Biotechnology explained
There is no end to innovation and it is more transversal than ever before. Google, NASA and Singularity University have described biotech, neurotech and nanotech as three of today’s most important exponential trends and the backbone of radical innovation. The convergence of these technologies promises to fundamentally change all aspects of our lives.
Biotech – life as technology
In biotechnology, imagination is just as important as science. It is a complex technology with the potential to transform it to our advantage. To manipulate life itself, scientists need to link the best quantum computers to innovative nanotechnology and advances in biology and chemistry. In this context, biotechnology also underscores the growing trend that science and engineering are increasingly linked to each other and to the fastest computers – which have an increasing processing capacity. Moreover, when this stimulates our imagination, it can lead to very interesting possibilities.
Researchers at the University of California in San Francisco, and its affiliated Gladstone Institutes, recently used a ‘gene assembly platform’ called CRISPR to copy T cells from people genetically immune to the effects of HIV. By modifying the cells of ‘ordinary’ people, it is possible to transfer this genetic resistance to them. Imagine that thanks to this breakthrough you can be vaccinated against HIV in the future! That is just the beginning of this fantastic trend.

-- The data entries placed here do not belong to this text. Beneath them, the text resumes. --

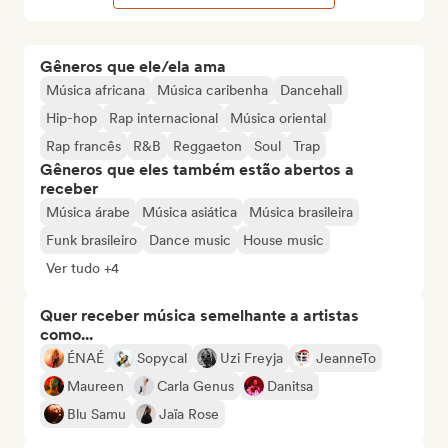
Gêneros que ele/ela ama
Música africana
Música caribenha
Dancehall
Hip-hop
Rap internacional
Música oriental
Rap francês
R&B
Reggaeton
Soul
Trap
Gêneros que eles também estão abertos a
receber
Música árabe
Música asiática
Música brasileira
Funk brasileiro
Dance music
House music
Ver tudo +4
Quer receber música semelhante a artistas
como...
ÉNAÉ
Sopycal
Uzi Freyja
JeanneTo
Maureen
Carla Genus
Danitsa
Blu Samu
Jaïa Rose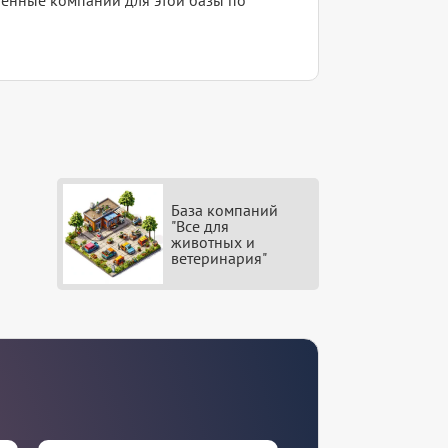
База компаний
"Все для
животных и
ветеринария"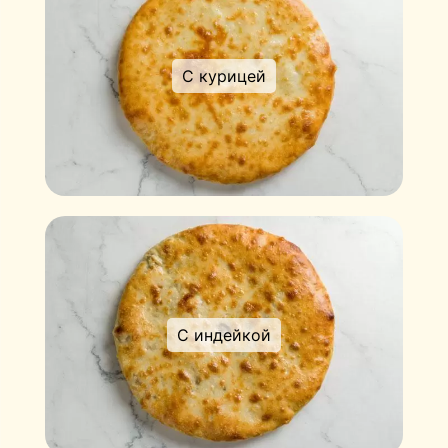
С курицей
С индейкой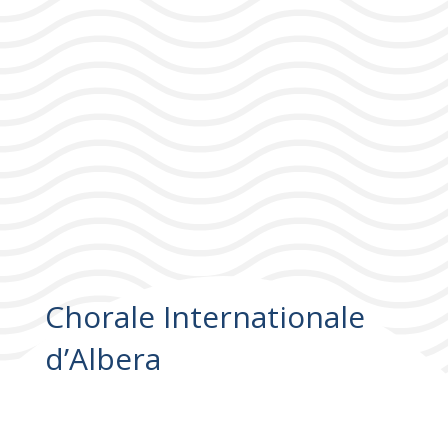
Chorale Internationale
d’Albera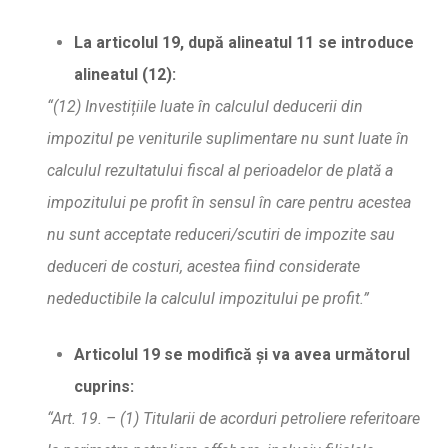
La articolul 19, dup
ă
alineatul 11 se introduce
alineatul (12):
“(12) Investi
ț
iile luate în calculul deducerii din
impozitul pe veniturile suplimentare nu sunt luate în
calculul rezultatului fiscal al perioadelor de plat
ă
a
impozitului pe profit în sensul în care pentru acestea
nu sunt acceptate reduceri/scutiri de impozite sau
deduceri de costuri, acestea fiind considerate
nedeductibile la calculul impozitului pe profit.”
Articolul 19 se modific
ă
ș
i va avea urm
ă
torul
cuprins:
“Art. 19. – (1) Titularii de acorduri petroliere referitoare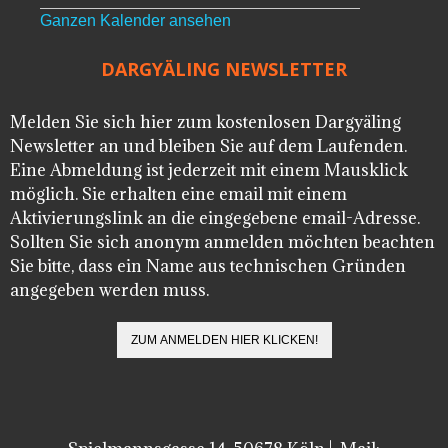
Ganzen Kalender ansehen
DARGYÄLING NEWSLETTER
Melden Sie sich hier zum kostenlosen Dargyäling
Newsletter an und bleiben Sie auf dem Laufenden.
Eine Abmeldung ist jederzeit mit einem Mausklick
möglich. Sie erhalten eine email mit einem
Aktivierungslink an die eingegebene email-Adresse.
Sollten Sie sich anonym anmelden möchten beachten
Sie bitte, dass ein Name aus technischen Gründen
angegeben werden muss.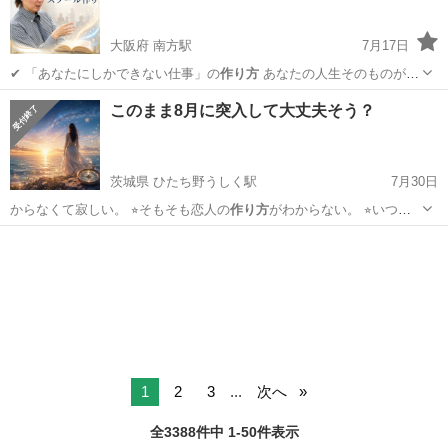
大阪府 南方駅
7月17日
✔ 「あなたにしかできない仕事」の
作り方
あなたの人生そのものが、
最高の…
大阪
大阪市
南方駅
セミナー
ビジネス
このまま8月に突入して大丈夫そう？
茨城県 ひたち野うしく駅
7月30日
からなくて寂しい。 ⭐︎そもそも恋人の
作り方
がわからない。 ⭐︎いつも
同じ恋愛ばか…
茨城
牛久市
ひたち野うしく駅
その他
恋人
1
2
3
...
次へ
全3388件中 1-50件表示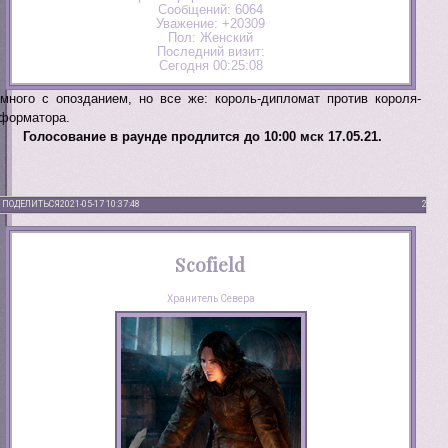
Сообщений:
6064
Уважение:
+20309
Пол:
Женский
Последний визит:
Сегодня 00:25:08
много с опозданием, но все же: король-дипломат против короля-
форматора.
Голосование в раунде продлится до 10:00 мск 17.05.21.
ПОДЕЛИТЬСЯ
2021-05-17 10:37:48
2
Scofield
Хранитель Севера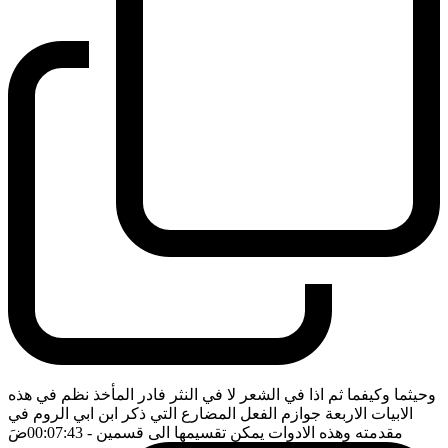
وحيثما وكيفما ثم اذا في الشعر لا في النثر فادر المأخذ نظم في هذه
الابيات الاربعة جوازم الفعل المضارع التي ذكر ابن ابي الروم في
مقدمته وهذه الادوات يمكن تقسيمها الى قسمين
- 00:07:43
ضَ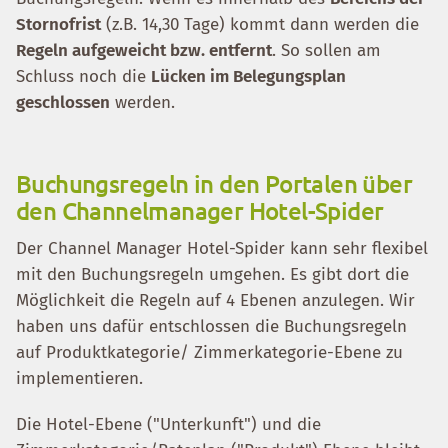
Stornofrist
(z.B. 14,30 Tage) kommt dann werden die
Regeln aufgeweicht bzw. entfernt
. So sollen am
Schluss noch die
Lücken im Belegungsplan
geschlossen
werden.
Buchungsregeln in den Portalen über
den Channelmanager Hotel-Spider
Der Channel Manager Hotel-Spider kann sehr flexibel
mit den Buchungsregeln umgehen. Es gibt dort die
Möglichkeit die Regeln auf 4 Ebenen anzulegen. Wir
haben uns dafür entschlossen die Buchungsregeln
auf Produktkategorie/ Zimmerkategorie-Ebene zu
implementieren.
Die Hotel-Ebene ("Unterkunft") und die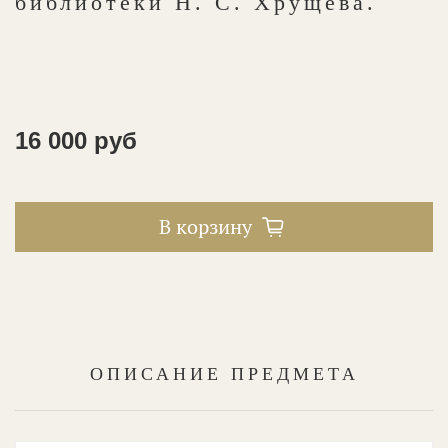
библиотеки Н. С. Хрущева.
16 000 руб
В корзину
ОПИСАНИЕ ПРЕДМЕТА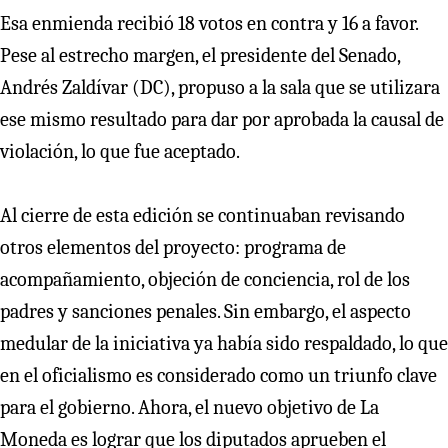
Esa enmienda recibió 18 votos en contra y 16 a favor.
Pese al estrecho margen, el presidente del Senado,
Andrés Zaldívar (DC), propuso a la sala que se utilizara
ese mismo resultado para dar por aprobada la causal de
violación, lo que fue aceptado.
Al cierre de esta edición se continuaban revisando
otros elementos del proyecto: programa de
acompañamiento, objeción de conciencia, rol de los
padres y sanciones penales. Sin embargo, el aspecto
medular de la iniciativa ya había sido respaldado, lo que
en el oficialismo es considerado como un triunfo clave
para el gobierno. Ahora, el nuevo objetivo de La
Moneda es lograr que los diputados aprueben el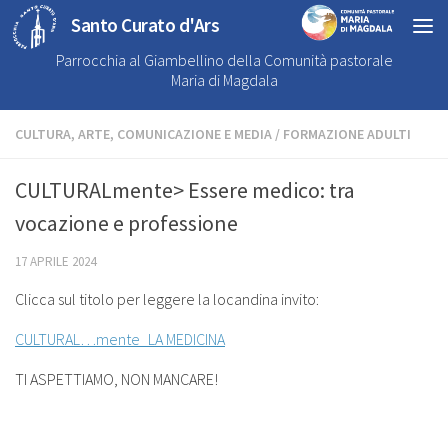
Santo Curato d'Ars
Parrocchia al Giambellino della Comunità pastorale
Maria di Magdala
CULTURA, ARTE, COMUNICAZIONE E MEDIA
/
FORMAZIONE ADULTI
CULTURALmente> Essere medico: tra
vocazione e professione
17 APRILE 2024
Clicca sul titolo per leggere la locandina invito:
CULTURAL…mente_LA MEDICINA
TI ASPETTIAMO, NON MANCARE!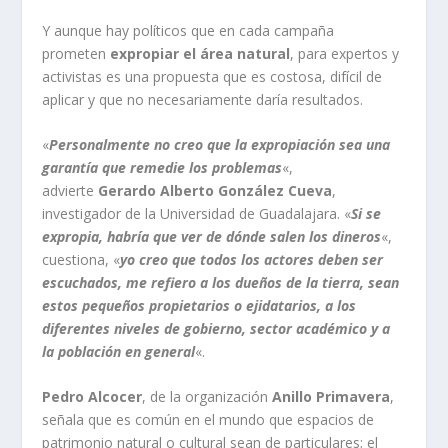
Y aunque hay políticos que en cada campaña
prometen
expropiar el área natural
, para expertos y
activistas es una propuesta que es costosa, difícil de
aplicar y que no necesariamente daría resultados.
«
Personalmente no creo que la expropiación sea una
garantía que remedie los problemas
«,
advierte
Gerardo Alberto González Cueva
,
investigador de la Universidad de Guadalajara. «
Si se
expropia, habría que ver de dónde salen los dineros
«,
cuestiona, «
yo creo que todos los actores deben ser
escuchados, me refiero a los dueños de la tierra, sean
estos pequeños propietarios o ejidatarios, a los
diferentes niveles de gobierno, sector académico y a
la población en general
«.
Pedro Alcocer
, de la organización
Anillo Primavera
,
señala que es común en el mundo que espacios de
patrimonio natural o cultural sean de particulares; el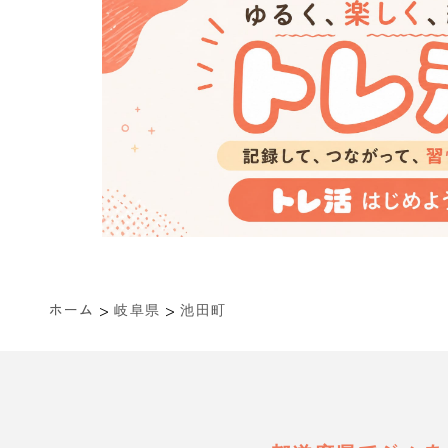
>
>
ホーム
岐阜県
池田町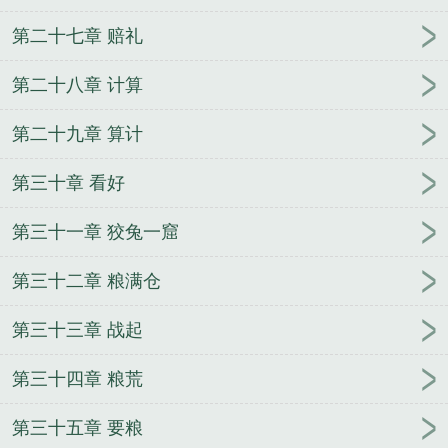
第二十七章 赔礼
第二十八章 计算
第二十九章 算计
第三十章 看好
第三十一章 狡兔一窟
第三十二章 粮满仓
第三十三章 战起
第三十四章 粮荒
第三十五章 要粮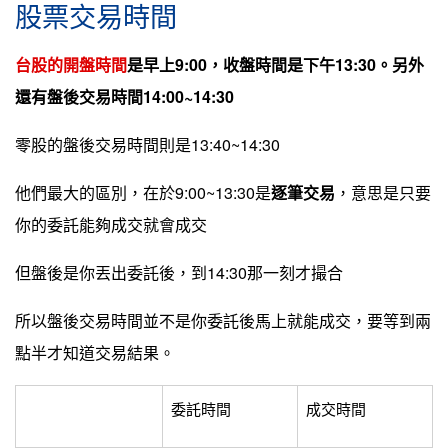
股票交易時間
台股的開盤時間
是早上9:00，收盤時間是下午13:30。另外
還有盤後交易時間14:00~14:30
零股的盤後交易時間則是13:40~14:30
他們最大的區別，在於9:00~13:30是
逐筆交易
，意思是只要
你的委託能夠成交就會成交
但盤後是你丟出委託後，到14:30那一刻才撮合
所以盤後交易時間並不是你委託後馬上就能成交，要等到兩
點半才知道交易結果。
委託時間
成交時間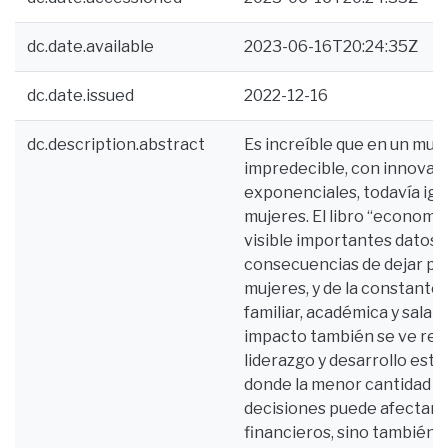
dc.date.available
2023-06-16T20:24:35Z
dc.date.issued
2022-12-16
dc.description.abstract
Es increíble que en un mun
impredecible, con innovaci
exponenciales, todavía ig
mujeres. El libro “economí
visible importantes datos 
consecuencias de dejar por 
mujeres, y de la constante 
familiar, académica y salari
impacto también se ve refl
liderazgo y desarrollo estr
donde la menor cantidad d
decisiones puede afectar, 
financieros, sino también l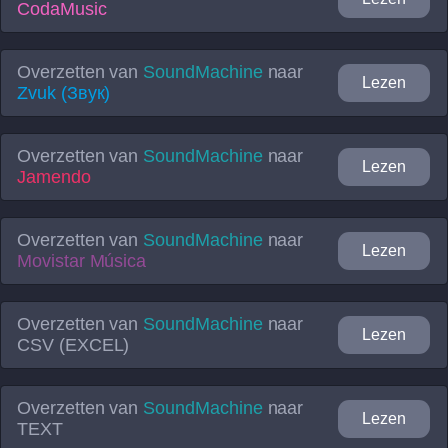
CodaMusic
Overzetten van
SoundMachine
naar
Lezen
Zvuk (Звук)
Overzetten van
SoundMachine
naar
Lezen
Jamendo
Overzetten van
SoundMachine
naar
Lezen
Movistar Música
Overzetten van
SoundMachine
naar
Lezen
CSV (EXCEL)
Overzetten van
SoundMachine
naar
Lezen
TEXT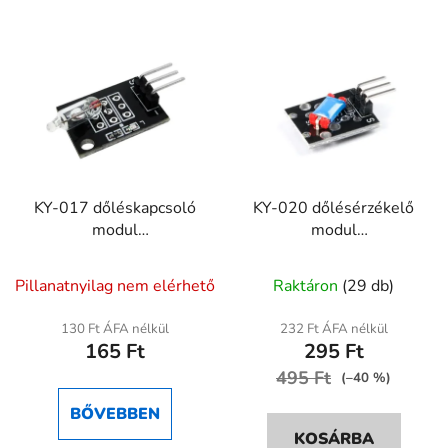
KY-017 dőléskapcsoló
KY-020 dőlésérzékelő
modul
modul
mikrokontrollerhez –
mikrokontrollerhez –
billenésérzékelő
billenéskapcsoló
Pillanatnyilag nem elérhető
Raktáron
(29 db)
130 Ft ÁFA nélkül
232 Ft ÁFA nélkül
165 Ft
295 Ft
495 Ft
(–40 %)
BŐVEBBEN
KOSÁRBA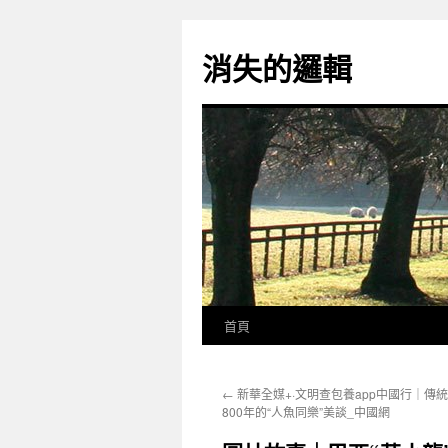
跳
至
消失的邏輯
主
要
內
容
首頁
←
新華全媒+·文明查包養app中國行｜傳
800年的“人魚同樂”美談_中國網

The future of biotechnology
We can expect extensive biotech research into the most urgent health problems in the coming decades. Over the next ten to twenty years, we may be able to cure the most common forms of cancer and heart disease, prevent Alzheimer’s disease and eradicate severe forms of autism. Researchers are making such great advances in biotechnology that they are close to breakthroughs on which action can be taken soon.
Guoping Feng and a research team at MIT, for example, have shown that they can reduce behavioural symptoms of autism in mice. The Shank3 gene is a protein that allows neurons to communicate with one other. By stopping this gene during embryonic development but giving it all the space it needs in the first phase of life, they can influence the way autism expresses itself. During follow-up research at the Washington University School of Medicine in St. Louis (WUSTL), another gene related to autism was identified. This neurofibromatosis type 1 gene (NF1) is also responsible for a rare form of cancer. Stephanie Morris, one of the investigators, explains: “Our research also shows that this single gene is also related to abnormalities in the autism spectrum in the same patients. This allows us to go back to the beginning of the DNA strand to discover if there are shared patterns that contribute to autism in a wider part of the population”. The fact that this single gene is closely related to autism could potentially mean a cure for autism in the future.
As the world’s aging population increases, so does the number of age-related illnesses. It is known that the deterioration of health is related to cell aging, where the cells no longer divide and become permanent. These aging cells are at the basis of diseases such as osteoporosis, cataracts and arteriosclerosis. Scientists have so far hardly dared to do anything about this, for fear that the cells will start dividing faster and uncontrollably, which will increase the risk of cancer. But that’s in the past.
Researchers from the Mayo Clinic College of Medicine have found a solution for this problem. Instead of trying to change the behavior of these problematic cells, they decided to remove them. During preliminary research with laboratory mice, published in ‘Nature’ in 2016, they discovered that rinsing out the old cells twice a week resulted in fewer heart, kidney and eye diseases. The life expectancy of laboratory mice also increased by a third.
The Mayo Clinic was so impressed with the results that it supported the creation of Unity Biotechnology, a startup partly funded by Jeff Bezos (Amazon). In addition, a start has been made with the preparation of testing this technique on humans. The main goal is not to increase our life expectancy – which is likely to happen anyway – but above all to increase out the quality of life. Imagine turning 150, but still feeling 35! This might be closer than you think.
Over the next ten to twenty years, we may be able to cure the most common forms of cancer and heart disease, prevent Alzheimer’s disease and eradicate severe forms of autism.